**EXCERPTED TEXT:**
§
Posts filed under ‘Architecture’

Ankara

The bus to Ankara turned out to be a bit more exciting than we had planned. The driver claimed he didn’t know he had to stop in Ankara on his way to Istanbul, so insisted on passing the exits. After a series of phone calls, and some remarkably polite and persistent intervention from Yekta, we arrived somewhere–anywhere–in Ankara and got off the bus. We managed to find four taxis despite the late hour (1:30 am) and made our way to the dorms at Bilkent University.

When our planned speaker postponed the next morning, I offered the students a day off to explore Ankara. Instead, they wanted to go out to Gordion, a site where UNC Classics Professor Ken Sams leads an excavation. After taxi, dolmus, and bus rides, we found ourselves looking up at a mound that had previously been a city.

I loved Ken Sams’ discussion. We had encountered many guides who provided details about the stones. Ken is a historian. He told us what is known about the people who had lived at Gordion, how we know the things we know about them, and what we don’t know yet. As we stood looking into the stone walls between structures, he told us that the same things had been found in each. These implements provided information on food and textile manufacturing technology, but not why the same things had been found in each room. Archaeologist still don’t know who did the production, and how labor was organized.

Ken explain to us the kinds of things archaeologists can know, what they wish they knew, why they think other kinds of records may no longer exist. And we learned that archaeologists sometimes revise their previous judgements. We visited the tomb of King Midas. Ken explained, though, that new dating suggested that the corpse was Midas’ father, making it still the tomb that Midas built, but not quite, well, the tomb in which he was buried.
§
**REQUIRED ACTIONS:**
1. Shorten the paragraph of the Ankara post that begins "The bus to Ankara turned out," keeping its main facts.
2. Set down the passage of the Ankara post starting at "Ken explain to" and ending at "he was buried.", word for word.
None of the entries after this point is needed.
§
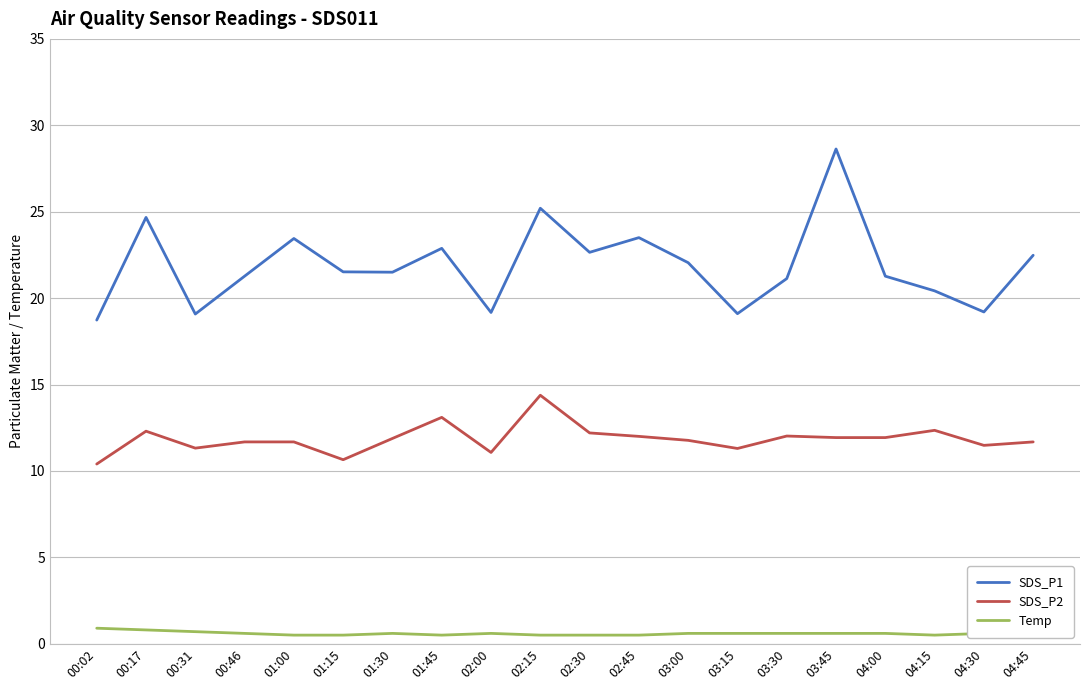

What is the difference between the second highest and minimum values in the SDS_P2 series?

2.7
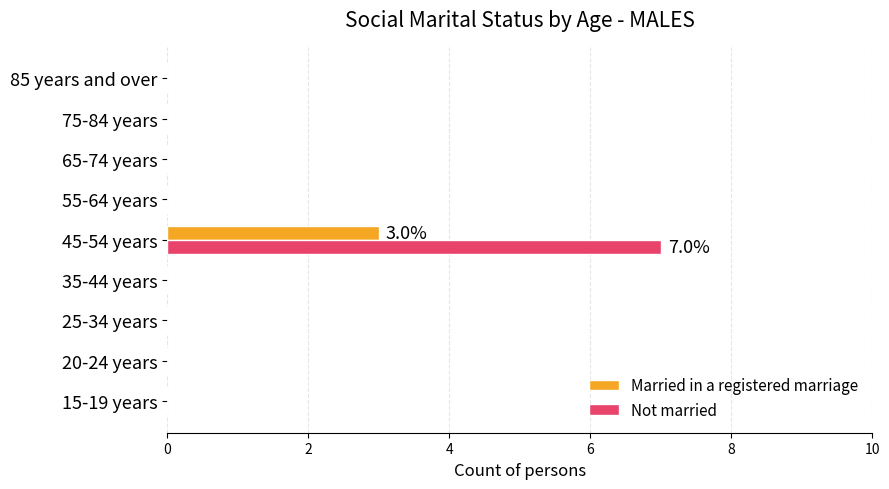

The Married in a registered marriage series shows -1 at 15-19 years. True or false?

False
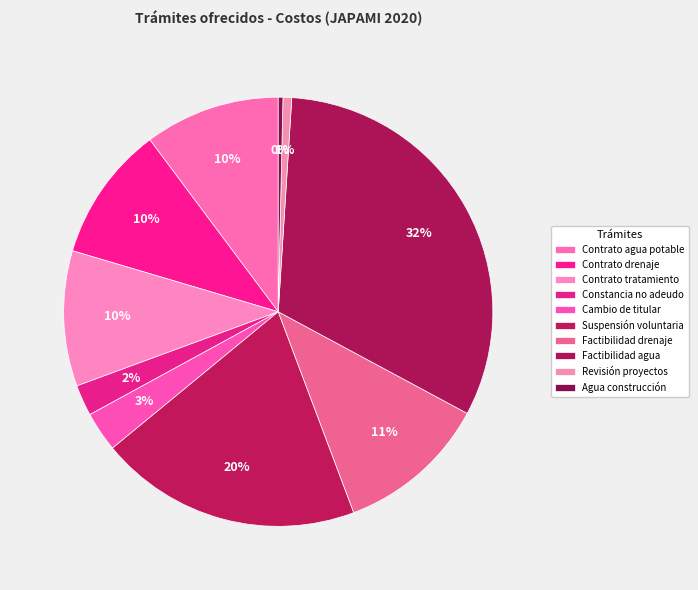

Which slice is the largest?

Factibilidad agua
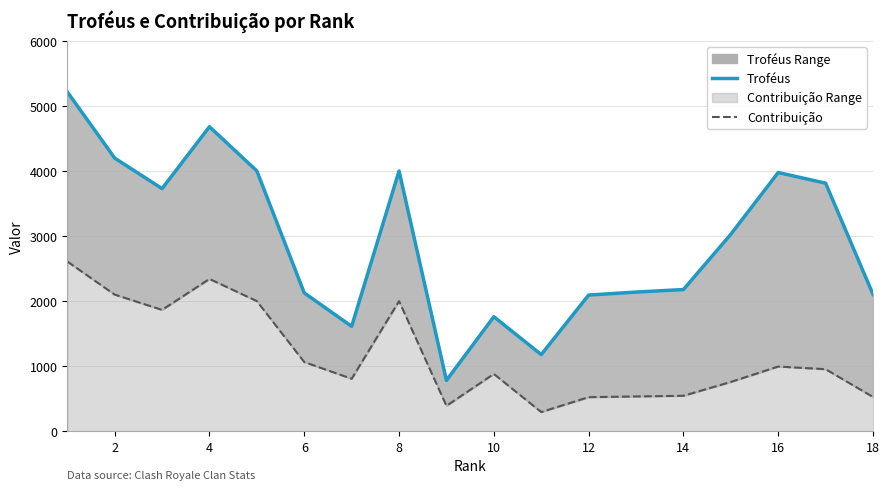

True or false: Contribuição and Troféus cross at least once.

False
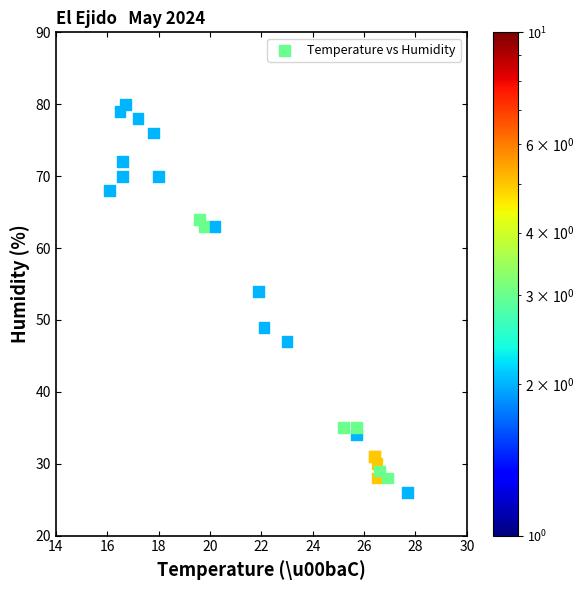

What Y value in the scatter plot is closest to 53?

54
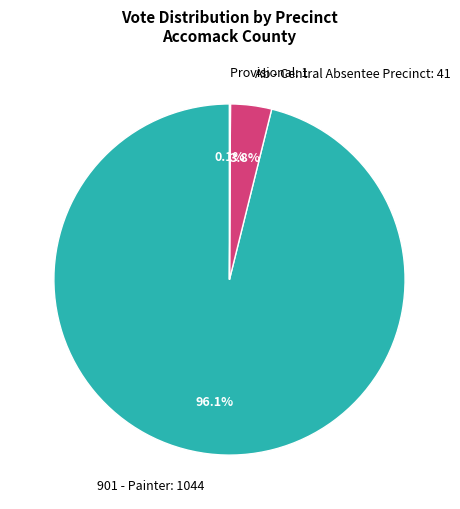

To the nearest percent, what is the average slice percentage?

33%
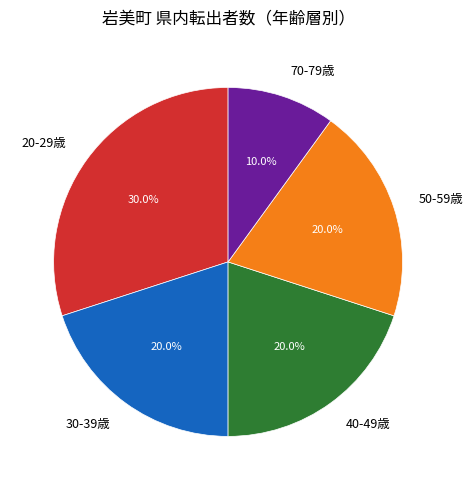

What is the largest slice in the pie chart?

20-29歳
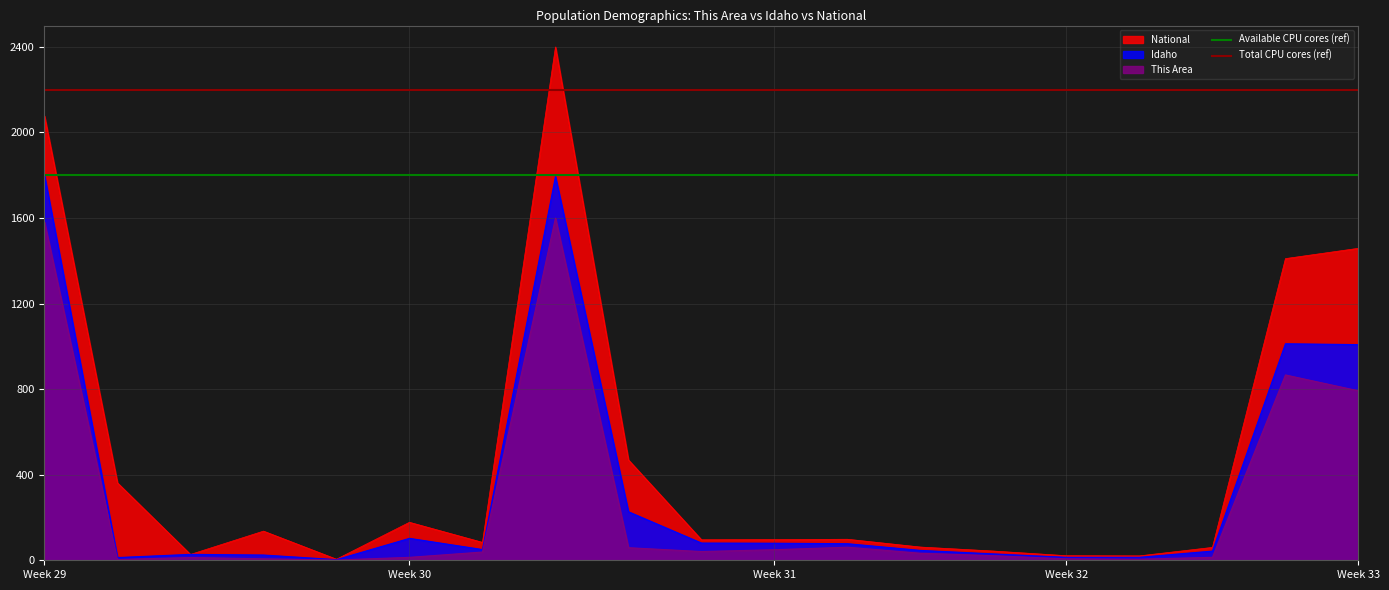

At which label is Idaho closest to 901?

Week 33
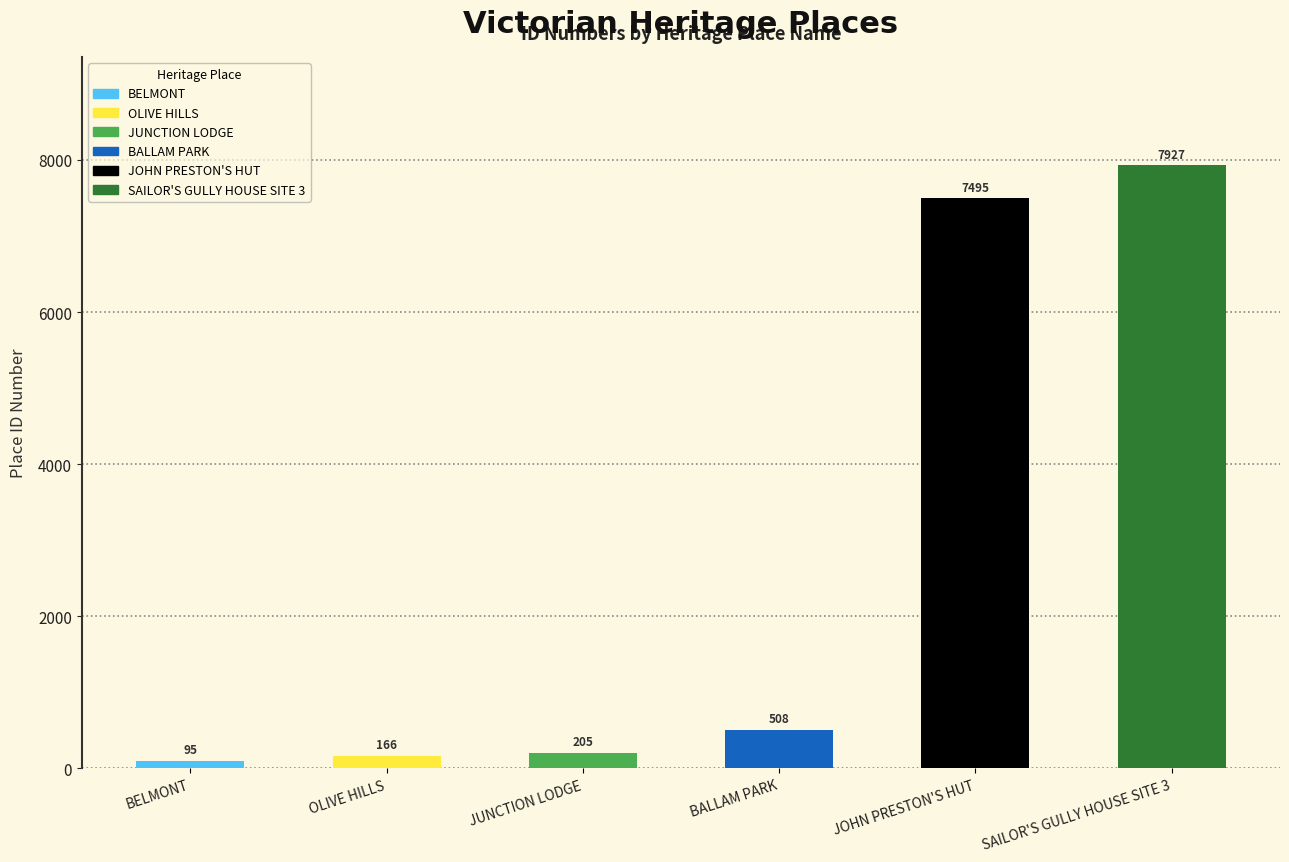

What is the greatest value displayed?

7927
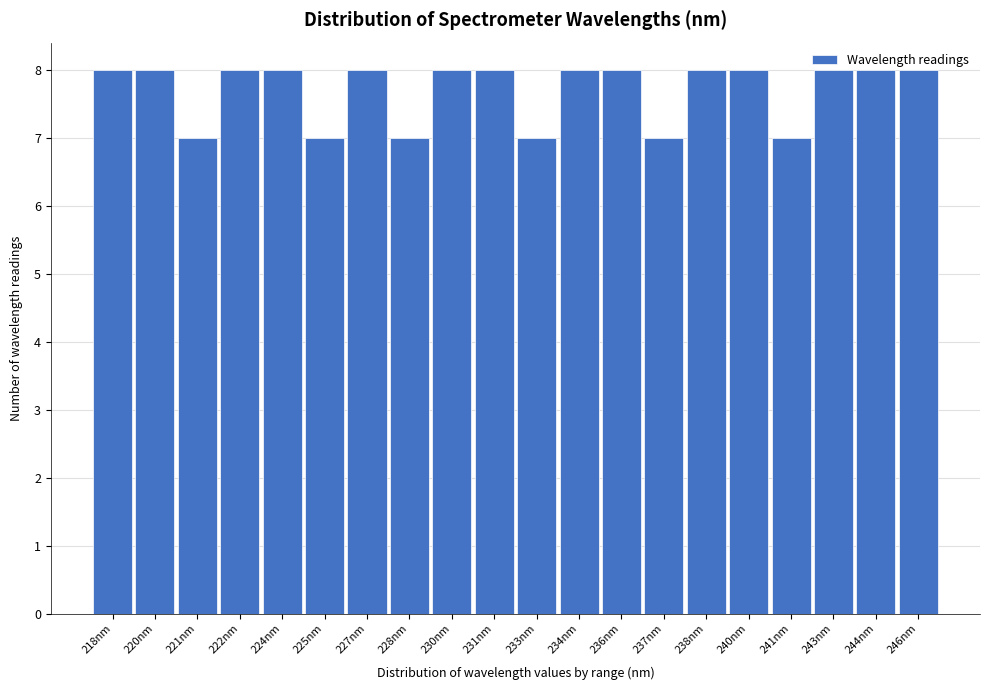

What is the value of the 4th bar from the left?

8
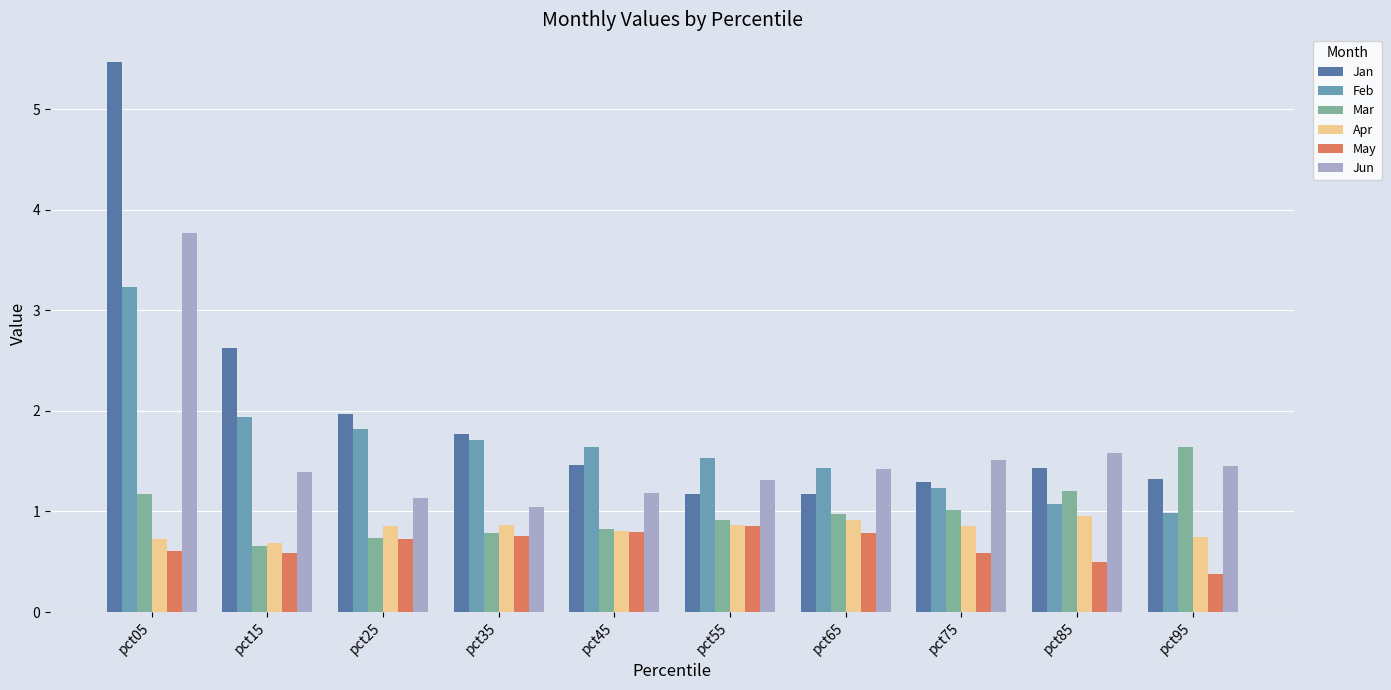

Reading left to right, what are all the values shown in this chart?

Jan: 5.5	2.6	2.0	1.8	1.5	1.2	1.2	1.3	1.4	1.3
Feb: 3.2	1.9	1.8	1.7	1.6	1.5	1.4	1.2	1.1	1.0
Mar: 1.2	0.7	0.7	0.8	0.8	0.9	1.0	1.0	1.2	1.6
Apr: 0.7	0.7	0.9	0.9	0.8	0.9	0.9	0.9	1.0	0.7
May: 0.6	0.6	0.7	0.8	0.8	0.9	0.8	0.6	0.5	0.4
Jun: 3.8	1.4	1.1	1.0	1.2	1.3	1.4	1.5	1.6	1.4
§
**EXPECTED RESULTS:**
1. The bus driver said he didn't know he had to stop in Ankara on the way to Istanbul, so he kept driving past the exits. After several phone calls and polite but persistent intervention from Yekta, the group got off somewhere in Ankara. Despite the 1:30 am hour, they found four taxis and rode to the dorms at Bilkent University.

2.
Ken explain to us the kinds of things archaeologists can know, what they wish they knew, why they think other kinds of records may no longer exist. And we learned that archaeologists sometimes revise their previous judgements. We visited the tomb of King Midas. Ken explained, though, that new dating suggested that the corpse was Midas’ father, making it still the tomb that Midas built, but not quite, well, the tomb in which he was buried.